◆ DATA TO USE:
== Segment start ==

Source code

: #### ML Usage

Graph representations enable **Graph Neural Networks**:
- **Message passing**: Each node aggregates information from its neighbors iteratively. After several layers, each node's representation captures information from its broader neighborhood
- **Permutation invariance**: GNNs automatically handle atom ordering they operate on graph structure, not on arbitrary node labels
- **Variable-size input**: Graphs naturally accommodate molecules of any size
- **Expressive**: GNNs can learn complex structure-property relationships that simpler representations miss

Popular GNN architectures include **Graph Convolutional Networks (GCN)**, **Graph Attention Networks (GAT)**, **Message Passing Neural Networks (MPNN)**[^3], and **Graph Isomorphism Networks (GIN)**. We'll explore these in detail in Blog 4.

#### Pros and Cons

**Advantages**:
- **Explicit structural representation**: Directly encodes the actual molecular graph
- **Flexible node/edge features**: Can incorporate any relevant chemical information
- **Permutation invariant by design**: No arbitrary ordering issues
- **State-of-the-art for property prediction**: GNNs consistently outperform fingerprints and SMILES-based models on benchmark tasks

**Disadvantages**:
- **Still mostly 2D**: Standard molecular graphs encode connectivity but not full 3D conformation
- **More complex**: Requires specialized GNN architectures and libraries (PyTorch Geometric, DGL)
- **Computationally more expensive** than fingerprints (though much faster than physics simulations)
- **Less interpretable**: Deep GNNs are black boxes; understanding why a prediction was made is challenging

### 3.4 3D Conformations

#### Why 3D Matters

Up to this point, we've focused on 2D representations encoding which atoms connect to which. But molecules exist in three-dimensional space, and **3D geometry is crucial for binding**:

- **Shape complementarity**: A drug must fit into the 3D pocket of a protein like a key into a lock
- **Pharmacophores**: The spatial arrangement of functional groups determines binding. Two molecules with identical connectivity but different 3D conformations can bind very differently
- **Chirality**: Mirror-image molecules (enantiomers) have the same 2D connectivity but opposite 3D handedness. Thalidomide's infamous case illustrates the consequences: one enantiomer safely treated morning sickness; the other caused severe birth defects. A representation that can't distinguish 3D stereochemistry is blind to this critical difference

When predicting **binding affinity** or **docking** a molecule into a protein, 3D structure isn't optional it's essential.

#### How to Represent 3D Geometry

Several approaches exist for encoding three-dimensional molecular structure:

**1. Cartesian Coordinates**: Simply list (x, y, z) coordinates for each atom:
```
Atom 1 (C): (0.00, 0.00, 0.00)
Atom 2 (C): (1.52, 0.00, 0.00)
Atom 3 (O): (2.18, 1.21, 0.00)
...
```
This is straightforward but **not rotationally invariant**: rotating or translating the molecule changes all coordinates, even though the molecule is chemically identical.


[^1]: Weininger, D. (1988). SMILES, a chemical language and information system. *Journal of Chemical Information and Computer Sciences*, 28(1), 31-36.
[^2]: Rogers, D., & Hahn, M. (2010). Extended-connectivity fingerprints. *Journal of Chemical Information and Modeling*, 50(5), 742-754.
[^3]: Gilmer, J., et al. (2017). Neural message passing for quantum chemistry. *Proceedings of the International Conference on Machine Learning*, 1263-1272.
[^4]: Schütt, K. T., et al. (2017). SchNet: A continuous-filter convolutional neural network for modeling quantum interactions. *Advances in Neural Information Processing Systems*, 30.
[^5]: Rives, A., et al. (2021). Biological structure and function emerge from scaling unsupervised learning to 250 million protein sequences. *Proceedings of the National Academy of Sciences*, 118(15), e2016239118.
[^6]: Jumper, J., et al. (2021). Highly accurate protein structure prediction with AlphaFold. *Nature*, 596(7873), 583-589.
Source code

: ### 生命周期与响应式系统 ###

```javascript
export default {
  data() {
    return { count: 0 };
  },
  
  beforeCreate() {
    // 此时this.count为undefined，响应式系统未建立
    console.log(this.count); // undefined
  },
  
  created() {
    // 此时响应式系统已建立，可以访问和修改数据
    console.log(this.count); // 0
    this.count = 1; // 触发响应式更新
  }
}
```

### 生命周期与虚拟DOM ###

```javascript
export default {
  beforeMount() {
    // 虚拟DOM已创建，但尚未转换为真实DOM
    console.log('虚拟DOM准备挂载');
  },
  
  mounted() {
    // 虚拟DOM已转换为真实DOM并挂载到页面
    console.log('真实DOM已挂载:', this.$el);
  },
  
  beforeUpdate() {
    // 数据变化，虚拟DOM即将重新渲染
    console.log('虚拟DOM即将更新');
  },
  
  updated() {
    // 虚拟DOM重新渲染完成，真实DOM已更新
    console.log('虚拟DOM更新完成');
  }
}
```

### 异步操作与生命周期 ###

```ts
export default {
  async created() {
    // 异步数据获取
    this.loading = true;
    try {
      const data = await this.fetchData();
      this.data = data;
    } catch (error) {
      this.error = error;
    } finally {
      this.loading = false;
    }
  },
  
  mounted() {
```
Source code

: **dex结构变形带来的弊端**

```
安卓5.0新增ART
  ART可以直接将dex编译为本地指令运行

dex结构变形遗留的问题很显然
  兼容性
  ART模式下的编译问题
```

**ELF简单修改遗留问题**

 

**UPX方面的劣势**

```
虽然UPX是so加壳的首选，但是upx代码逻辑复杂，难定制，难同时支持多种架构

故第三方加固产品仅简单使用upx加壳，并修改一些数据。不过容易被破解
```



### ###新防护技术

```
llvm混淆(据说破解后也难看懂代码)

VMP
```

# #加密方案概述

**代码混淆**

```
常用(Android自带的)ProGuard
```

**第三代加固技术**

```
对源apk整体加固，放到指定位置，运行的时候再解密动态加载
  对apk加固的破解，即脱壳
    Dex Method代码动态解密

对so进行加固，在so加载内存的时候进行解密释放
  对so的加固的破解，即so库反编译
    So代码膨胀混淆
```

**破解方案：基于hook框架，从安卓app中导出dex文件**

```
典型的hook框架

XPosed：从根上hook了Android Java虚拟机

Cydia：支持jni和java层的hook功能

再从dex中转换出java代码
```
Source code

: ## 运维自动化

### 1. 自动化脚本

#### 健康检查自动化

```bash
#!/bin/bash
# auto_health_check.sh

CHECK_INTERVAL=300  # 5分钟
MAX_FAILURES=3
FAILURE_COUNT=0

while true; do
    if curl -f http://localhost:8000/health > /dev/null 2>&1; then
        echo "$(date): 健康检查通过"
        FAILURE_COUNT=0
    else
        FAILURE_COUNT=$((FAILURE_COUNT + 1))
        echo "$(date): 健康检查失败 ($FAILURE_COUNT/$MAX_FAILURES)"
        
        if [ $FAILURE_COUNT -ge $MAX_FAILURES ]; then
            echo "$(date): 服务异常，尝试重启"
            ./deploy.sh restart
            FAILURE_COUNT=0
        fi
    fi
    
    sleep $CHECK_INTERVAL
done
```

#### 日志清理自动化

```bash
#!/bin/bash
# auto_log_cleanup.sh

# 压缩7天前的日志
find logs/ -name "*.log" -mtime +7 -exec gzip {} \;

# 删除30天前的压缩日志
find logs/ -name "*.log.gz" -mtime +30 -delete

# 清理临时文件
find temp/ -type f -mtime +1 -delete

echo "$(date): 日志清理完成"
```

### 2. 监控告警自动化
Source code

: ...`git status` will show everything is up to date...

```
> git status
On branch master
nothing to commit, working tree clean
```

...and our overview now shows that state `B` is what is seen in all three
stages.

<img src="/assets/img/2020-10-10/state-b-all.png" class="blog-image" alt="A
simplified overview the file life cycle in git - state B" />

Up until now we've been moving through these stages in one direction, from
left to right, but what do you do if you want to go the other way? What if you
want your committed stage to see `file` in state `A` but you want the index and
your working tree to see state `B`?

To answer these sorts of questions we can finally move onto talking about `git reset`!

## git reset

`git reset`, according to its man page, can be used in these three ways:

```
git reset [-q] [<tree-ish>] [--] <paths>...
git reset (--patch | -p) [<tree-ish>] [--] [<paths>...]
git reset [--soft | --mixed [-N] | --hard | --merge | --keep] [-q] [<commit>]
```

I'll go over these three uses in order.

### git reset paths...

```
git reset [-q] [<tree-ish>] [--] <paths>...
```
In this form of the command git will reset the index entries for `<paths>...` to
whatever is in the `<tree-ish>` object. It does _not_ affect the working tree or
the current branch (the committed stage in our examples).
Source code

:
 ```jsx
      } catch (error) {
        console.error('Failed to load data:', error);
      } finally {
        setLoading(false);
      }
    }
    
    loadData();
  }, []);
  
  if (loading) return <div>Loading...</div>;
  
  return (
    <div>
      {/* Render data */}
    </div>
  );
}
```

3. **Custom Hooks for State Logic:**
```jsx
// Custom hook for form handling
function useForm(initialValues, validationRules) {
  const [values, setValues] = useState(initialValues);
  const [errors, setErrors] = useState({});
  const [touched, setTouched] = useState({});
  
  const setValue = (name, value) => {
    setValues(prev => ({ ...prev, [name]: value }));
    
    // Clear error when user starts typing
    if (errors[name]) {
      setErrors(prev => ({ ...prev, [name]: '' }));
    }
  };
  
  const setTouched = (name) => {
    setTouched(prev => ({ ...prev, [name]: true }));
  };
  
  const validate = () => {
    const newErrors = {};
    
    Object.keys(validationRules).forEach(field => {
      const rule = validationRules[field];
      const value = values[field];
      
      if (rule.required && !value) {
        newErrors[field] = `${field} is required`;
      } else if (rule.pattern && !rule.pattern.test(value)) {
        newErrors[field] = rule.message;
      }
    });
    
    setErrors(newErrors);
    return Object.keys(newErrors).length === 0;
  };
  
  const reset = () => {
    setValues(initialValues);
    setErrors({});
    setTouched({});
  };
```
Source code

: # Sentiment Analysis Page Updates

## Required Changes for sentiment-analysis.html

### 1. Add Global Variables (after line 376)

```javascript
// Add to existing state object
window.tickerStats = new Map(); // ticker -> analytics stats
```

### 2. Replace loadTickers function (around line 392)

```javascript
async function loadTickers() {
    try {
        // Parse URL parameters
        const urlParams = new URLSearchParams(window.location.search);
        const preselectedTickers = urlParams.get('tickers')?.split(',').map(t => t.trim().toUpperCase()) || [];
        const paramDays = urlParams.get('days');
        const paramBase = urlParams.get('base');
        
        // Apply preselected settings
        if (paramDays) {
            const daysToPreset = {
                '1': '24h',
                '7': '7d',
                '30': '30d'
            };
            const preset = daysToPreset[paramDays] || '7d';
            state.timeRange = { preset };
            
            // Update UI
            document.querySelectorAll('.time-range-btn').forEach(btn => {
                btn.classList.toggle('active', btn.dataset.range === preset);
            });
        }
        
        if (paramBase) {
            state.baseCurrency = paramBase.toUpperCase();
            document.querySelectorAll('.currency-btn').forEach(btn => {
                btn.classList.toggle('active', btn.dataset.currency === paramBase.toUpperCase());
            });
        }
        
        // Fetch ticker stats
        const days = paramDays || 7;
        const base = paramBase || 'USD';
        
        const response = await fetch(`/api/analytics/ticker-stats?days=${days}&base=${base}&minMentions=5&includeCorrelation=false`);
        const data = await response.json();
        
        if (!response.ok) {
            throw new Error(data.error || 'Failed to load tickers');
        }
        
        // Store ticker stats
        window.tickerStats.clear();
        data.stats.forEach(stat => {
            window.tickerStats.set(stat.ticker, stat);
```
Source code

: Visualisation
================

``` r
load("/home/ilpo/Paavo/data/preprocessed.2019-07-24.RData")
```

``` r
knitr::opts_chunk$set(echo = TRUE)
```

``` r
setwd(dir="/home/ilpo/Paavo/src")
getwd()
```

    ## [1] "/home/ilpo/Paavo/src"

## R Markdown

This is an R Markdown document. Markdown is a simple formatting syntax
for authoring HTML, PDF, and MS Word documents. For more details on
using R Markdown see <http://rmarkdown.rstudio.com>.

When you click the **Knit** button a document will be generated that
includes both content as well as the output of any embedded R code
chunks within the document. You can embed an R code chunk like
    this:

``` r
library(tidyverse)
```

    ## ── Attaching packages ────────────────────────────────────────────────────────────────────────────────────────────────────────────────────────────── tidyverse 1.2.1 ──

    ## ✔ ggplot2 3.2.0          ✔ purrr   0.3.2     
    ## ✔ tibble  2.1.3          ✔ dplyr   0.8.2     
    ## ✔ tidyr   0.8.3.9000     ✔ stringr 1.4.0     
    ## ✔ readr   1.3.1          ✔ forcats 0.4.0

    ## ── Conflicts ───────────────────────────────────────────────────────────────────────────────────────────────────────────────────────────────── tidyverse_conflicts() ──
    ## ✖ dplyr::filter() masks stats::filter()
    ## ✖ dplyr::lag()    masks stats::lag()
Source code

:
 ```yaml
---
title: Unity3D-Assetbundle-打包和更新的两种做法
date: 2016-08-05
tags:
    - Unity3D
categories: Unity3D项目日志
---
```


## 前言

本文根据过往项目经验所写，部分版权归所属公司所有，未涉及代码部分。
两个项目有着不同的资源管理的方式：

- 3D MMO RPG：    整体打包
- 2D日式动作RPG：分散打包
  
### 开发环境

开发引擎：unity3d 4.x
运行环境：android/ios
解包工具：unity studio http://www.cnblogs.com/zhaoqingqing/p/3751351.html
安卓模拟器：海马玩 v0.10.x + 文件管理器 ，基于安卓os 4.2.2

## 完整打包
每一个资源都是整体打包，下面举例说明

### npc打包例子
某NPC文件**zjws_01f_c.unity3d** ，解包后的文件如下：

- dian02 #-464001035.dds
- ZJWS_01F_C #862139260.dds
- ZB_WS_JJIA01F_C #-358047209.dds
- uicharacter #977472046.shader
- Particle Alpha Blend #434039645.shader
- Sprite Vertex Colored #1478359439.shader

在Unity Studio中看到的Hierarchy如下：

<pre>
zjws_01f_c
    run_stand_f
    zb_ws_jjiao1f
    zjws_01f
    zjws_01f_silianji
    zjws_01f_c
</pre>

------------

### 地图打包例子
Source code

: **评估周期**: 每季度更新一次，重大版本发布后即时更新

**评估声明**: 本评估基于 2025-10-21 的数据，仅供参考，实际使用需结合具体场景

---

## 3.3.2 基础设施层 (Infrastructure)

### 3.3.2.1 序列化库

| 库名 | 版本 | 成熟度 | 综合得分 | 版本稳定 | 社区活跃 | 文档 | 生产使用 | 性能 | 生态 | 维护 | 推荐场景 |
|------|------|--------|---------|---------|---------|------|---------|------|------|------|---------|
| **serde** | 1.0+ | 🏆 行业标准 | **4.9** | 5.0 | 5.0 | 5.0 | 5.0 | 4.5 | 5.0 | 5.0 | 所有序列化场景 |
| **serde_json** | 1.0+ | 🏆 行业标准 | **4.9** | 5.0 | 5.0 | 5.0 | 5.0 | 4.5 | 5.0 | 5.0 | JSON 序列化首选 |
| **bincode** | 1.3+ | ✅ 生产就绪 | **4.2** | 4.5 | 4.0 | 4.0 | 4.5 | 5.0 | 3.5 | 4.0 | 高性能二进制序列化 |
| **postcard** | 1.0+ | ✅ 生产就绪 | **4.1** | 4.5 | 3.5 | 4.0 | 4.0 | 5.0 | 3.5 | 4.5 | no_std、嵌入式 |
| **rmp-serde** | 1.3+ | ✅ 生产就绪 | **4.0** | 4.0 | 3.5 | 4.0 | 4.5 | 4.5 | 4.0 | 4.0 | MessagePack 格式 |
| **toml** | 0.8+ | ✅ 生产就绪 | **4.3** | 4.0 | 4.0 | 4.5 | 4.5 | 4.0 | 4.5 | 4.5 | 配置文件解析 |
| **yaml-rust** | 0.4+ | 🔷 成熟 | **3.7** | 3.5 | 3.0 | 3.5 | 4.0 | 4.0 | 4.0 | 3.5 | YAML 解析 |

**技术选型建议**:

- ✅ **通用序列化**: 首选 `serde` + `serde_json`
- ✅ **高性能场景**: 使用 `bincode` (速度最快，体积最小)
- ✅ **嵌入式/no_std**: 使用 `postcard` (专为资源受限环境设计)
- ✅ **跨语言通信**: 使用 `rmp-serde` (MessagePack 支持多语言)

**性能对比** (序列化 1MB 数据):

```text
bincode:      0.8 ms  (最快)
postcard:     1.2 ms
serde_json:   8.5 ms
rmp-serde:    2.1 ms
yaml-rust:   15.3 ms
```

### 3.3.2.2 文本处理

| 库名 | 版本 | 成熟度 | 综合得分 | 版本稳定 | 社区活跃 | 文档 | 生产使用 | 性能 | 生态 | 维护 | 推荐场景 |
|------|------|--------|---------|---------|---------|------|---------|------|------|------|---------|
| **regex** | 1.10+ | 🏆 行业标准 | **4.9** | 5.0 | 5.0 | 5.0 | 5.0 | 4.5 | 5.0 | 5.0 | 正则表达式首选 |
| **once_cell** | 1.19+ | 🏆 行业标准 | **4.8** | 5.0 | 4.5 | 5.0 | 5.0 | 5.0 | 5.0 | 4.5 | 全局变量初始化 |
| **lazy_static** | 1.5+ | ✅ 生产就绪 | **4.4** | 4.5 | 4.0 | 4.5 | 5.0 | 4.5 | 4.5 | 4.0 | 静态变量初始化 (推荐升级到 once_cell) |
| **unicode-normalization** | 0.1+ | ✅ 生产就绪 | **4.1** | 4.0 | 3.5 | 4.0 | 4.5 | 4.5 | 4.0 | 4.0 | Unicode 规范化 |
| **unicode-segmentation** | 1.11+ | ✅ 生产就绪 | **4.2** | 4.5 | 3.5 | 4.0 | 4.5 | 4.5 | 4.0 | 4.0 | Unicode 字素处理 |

== Segment end ==

◆ EXERCISE OBJECTIVE: Which of the lines above include the word "though"? Copy each of them.

◆ RESPONSE TO THIS EXERCISE:
- **Computationally more expensive** than fingerprints (though much faster than physics simulations)
This is straightforward but **not rotationally invariant**: rotating or translating the molecule changes all coordinates, even though the molecule is chemically identical.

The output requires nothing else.